Sadece Türkiye’yi eleştirdiler, sadece şahsımızı ve hükûmetimizi hedef tahtasına koydular.
Türkiye’nin, yanı başındaki bir ülkeye tamamen haklı ve meşru gerekçelerle, özellikle de insani sebeplerle müdahil olmasından daha tabii bir şey olamaz.
Suriye meselesinde Türkiye’nin hasımları, dışarıdan Türkiye’nin çabalarını eleştirdiler.
Bunların hangi niyetlerle hareket ettiklerini zaten çok iyi biliyorduk.
Bizim için asıl şaşırtıcı olan, içeriden bazılarının “Türkiye’nin Suriye’de ne işi var” diyerek meselenin ciddiyetinden uzak bir şekilde bizi haksızca eleştirmeleriydi.
13 yıl boyunca bir kez olsun Türkiye’nin yanında; mazlumun, mağdurun, Suriyeli muhacirlerin tarafında yer almadılar.

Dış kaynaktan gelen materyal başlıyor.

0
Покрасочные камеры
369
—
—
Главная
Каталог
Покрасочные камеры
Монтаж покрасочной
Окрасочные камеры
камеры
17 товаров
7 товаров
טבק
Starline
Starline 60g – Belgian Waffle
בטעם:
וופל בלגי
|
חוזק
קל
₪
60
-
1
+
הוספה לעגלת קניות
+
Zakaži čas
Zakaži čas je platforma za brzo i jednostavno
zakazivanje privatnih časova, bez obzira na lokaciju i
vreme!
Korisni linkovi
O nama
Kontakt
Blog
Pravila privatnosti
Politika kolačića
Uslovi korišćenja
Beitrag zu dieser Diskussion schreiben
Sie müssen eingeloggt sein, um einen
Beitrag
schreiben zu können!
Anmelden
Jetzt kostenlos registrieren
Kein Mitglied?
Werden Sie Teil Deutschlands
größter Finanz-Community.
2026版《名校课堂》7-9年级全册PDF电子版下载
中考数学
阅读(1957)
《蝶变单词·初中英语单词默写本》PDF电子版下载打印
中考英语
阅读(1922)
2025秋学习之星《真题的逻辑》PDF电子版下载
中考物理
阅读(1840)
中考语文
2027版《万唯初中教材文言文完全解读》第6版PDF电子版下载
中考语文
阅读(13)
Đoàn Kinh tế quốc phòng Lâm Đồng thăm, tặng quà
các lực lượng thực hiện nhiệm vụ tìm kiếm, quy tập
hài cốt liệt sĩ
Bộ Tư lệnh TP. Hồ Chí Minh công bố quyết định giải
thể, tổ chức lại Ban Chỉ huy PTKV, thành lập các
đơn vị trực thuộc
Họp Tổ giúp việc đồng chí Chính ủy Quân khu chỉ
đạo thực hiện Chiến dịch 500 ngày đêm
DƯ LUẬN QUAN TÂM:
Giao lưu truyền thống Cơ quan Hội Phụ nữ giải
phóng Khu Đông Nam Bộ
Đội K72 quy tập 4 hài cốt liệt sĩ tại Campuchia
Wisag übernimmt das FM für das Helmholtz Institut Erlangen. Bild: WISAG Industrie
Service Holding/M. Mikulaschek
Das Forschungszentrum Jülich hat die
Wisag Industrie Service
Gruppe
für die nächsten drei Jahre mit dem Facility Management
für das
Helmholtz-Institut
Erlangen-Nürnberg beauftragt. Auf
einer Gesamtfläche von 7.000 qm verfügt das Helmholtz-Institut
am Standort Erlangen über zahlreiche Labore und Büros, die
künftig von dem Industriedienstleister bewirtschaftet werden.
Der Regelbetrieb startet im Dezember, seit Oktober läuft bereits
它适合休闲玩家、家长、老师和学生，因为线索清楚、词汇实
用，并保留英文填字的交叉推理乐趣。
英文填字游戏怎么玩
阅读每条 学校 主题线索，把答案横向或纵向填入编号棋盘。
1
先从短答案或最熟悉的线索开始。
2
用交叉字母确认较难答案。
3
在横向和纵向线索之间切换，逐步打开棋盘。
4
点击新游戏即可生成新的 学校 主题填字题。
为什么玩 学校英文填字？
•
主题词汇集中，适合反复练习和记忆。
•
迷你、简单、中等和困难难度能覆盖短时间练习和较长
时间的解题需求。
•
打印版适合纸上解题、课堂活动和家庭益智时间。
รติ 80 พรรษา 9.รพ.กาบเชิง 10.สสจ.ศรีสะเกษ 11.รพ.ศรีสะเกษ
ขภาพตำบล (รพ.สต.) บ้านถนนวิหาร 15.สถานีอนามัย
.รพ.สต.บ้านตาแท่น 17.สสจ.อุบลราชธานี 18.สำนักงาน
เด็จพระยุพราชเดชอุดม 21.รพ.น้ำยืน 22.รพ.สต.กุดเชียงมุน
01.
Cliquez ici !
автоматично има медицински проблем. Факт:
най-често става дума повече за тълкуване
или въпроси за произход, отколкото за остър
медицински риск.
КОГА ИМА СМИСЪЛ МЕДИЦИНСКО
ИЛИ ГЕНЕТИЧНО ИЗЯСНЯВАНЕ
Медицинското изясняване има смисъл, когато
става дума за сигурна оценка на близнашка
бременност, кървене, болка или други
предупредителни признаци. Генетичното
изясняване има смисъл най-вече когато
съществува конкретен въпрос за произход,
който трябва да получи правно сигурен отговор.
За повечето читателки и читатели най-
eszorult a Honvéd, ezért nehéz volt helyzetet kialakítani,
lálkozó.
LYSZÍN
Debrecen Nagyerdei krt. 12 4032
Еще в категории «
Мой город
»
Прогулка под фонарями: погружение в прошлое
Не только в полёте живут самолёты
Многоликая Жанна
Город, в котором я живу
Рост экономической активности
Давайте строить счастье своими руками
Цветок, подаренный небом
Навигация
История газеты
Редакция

Suriye’de 1 milyon insan hayatını kaybederken ses çıkarmadılar.
12 milyon insan ölüm, işkence, hapis, tecavüz korkusuyla evlerini, yurtlarını terk ederken seslerini çıkarmadılar.
Halep’te, Bayırbucak’ta, Hama’da, Humus’ta çocuklar kırılırken üzülerek söylüyorum, bize saldırdıkları kadar Esed zalimine ve Baas rejimine laf etmediler.
Ne zaman ki 8 Aralık’ta Suriye halkı epik bir zafer kazandı, işte o zaman bunların dillerinin bağı çözüldü.
Dün bizim değil, hükûmetin değil, Cumhur İttifakı’nın değil, Türkiye’nin karşısında konumlandılar.
Bugün de yine Türkiye’nin karşısındalar, ülkemizin hasımlarının yanındalar.